I think that people grow. As they grow, they learn new things about the world. As they learn new things about the world, they learn new things about themselves. They might even see whole possibilities they had thought closed to them.
And they change.
And as they change, their boundaries change. What they’re willing to be and accept changes.
And the price of admission changes.
And maybe the price of admission gets too high to pay.
It’s right here, by the way, is where the analogy and the Hollywood plot suddenly go wrong.
Remember our couple before – Bubba and Sandra? Where Bubba suddenly wanted kids? Both the movie plot and the analogy are restrictive. They create a simple "yes" or "no" dichotomy, and that’s so destructive. Even if one of them "wins" they’re both going to lose as resentment flourishes, or they both "lose" as all relationships between them dissolve.
I want to take a second to pause and note that I am very, very aware of how easy this alternative view I’m about to write about sounds. I am also very, very aware, particularly as I write this, of how painful and difficult it can be. So yes, this is difficult. It’s painful. It’s also better than the scorched earth scenario that our culture tells us is "normal".
There’s an alternative because there isn’t just a single "price of admission" for one person.
Because everybody’s got multiple prices of admission.
Let’s say that they’re monogamous, so no polyamorous workarounds. Sandra is adamant about not wanting children. Likewise, Bubba is determined to have children naturally with his romantic partner. The price of admission is too high for either to pay.

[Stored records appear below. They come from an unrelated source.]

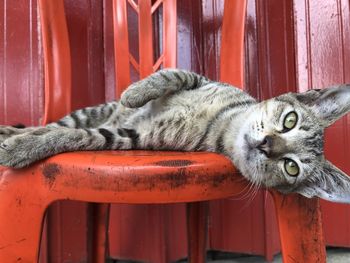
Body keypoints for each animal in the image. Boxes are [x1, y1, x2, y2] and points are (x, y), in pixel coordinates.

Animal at [0, 69, 350, 203]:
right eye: (290, 120)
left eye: (292, 167)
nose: (266, 144)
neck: (221, 123)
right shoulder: (199, 77)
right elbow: (170, 75)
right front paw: (135, 93)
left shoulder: (132, 137)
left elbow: (80, 138)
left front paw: (21, 148)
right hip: (89, 110)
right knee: (55, 122)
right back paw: (10, 129)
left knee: (60, 127)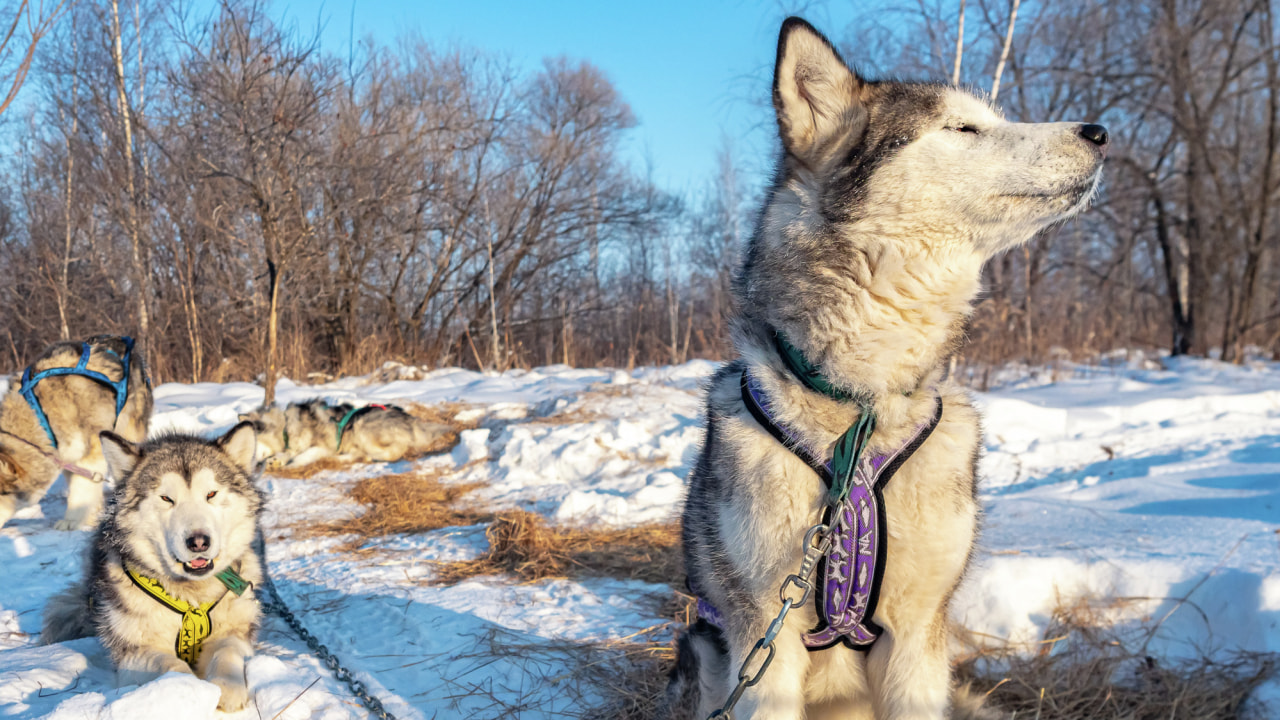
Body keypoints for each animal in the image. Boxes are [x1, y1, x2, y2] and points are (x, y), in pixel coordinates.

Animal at [43, 422, 264, 707]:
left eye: (211, 494)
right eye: (166, 498)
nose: (199, 542)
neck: (190, 596)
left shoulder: (236, 629)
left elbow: (225, 651)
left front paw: (227, 686)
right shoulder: (132, 652)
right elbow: (170, 666)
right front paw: (190, 693)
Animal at [241, 397, 458, 466]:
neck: (285, 426)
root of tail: (409, 418)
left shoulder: (322, 446)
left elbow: (301, 456)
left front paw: (291, 462)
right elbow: (287, 454)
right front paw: (276, 460)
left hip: (362, 426)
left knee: (392, 452)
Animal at [665, 16, 1105, 717]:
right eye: (962, 128)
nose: (1100, 132)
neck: (861, 405)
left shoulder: (919, 639)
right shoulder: (765, 642)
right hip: (710, 654)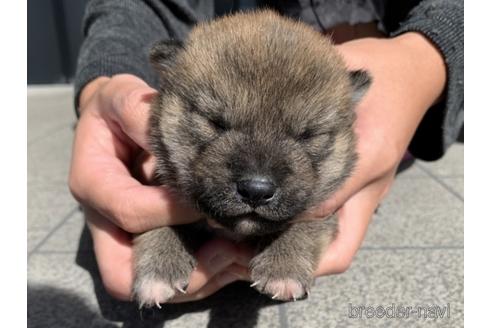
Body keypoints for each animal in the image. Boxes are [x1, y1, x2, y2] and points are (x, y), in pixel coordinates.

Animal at [133, 10, 370, 308]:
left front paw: (283, 265)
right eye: (214, 123)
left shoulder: (326, 206)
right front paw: (159, 266)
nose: (256, 191)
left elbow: (306, 222)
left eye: (307, 135)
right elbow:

Hollywood would tell you that relationship is over. That they should go their separate ways and never interact again. That they are no longer compatible.
That the price of admission became too high.
But that’s not quite right. It’s that the price of admission to be romantic partners is too high.
It’s the toxic idea that once you’re romantic partners, your only choices are staying romantic partners or exiling the person from your life.
Relationship is an awfully flexible and wide word, though. Relationship can mean lots of things – and even different things to different people. And in this kind of situation, where circumstances or what people want and need changed, gives you the best opportunity to still have a meaningful relationship – not as romantic partners, but as friends – later on.
Don’t get me wrong: Trying to pivot immediately from a romantic relationship to a friendly one is … well, problematic at best. There needs to be time for the pain to heal. For any bad loops to fade. To be able to approach each other again without just getting stuck right where you were. To let feelings cool enough that it’s not just causing one person harm.
Sometimes it can’t work at all.
But it’s worth trying. Because there were reasons you liked each other, and enjoyed each other. Maybe the price of admission for a romance is too high, but you’ve already got the framework to be great friends, and that price may be within your budget.
Taking that approach – an approach that avoids blame, that accepts each person’s experience, that accepts the needs and boundaries of the people involved – means that the worst possible outcome is the same as the best possible outcome if you’d done it the "Hollywood" way.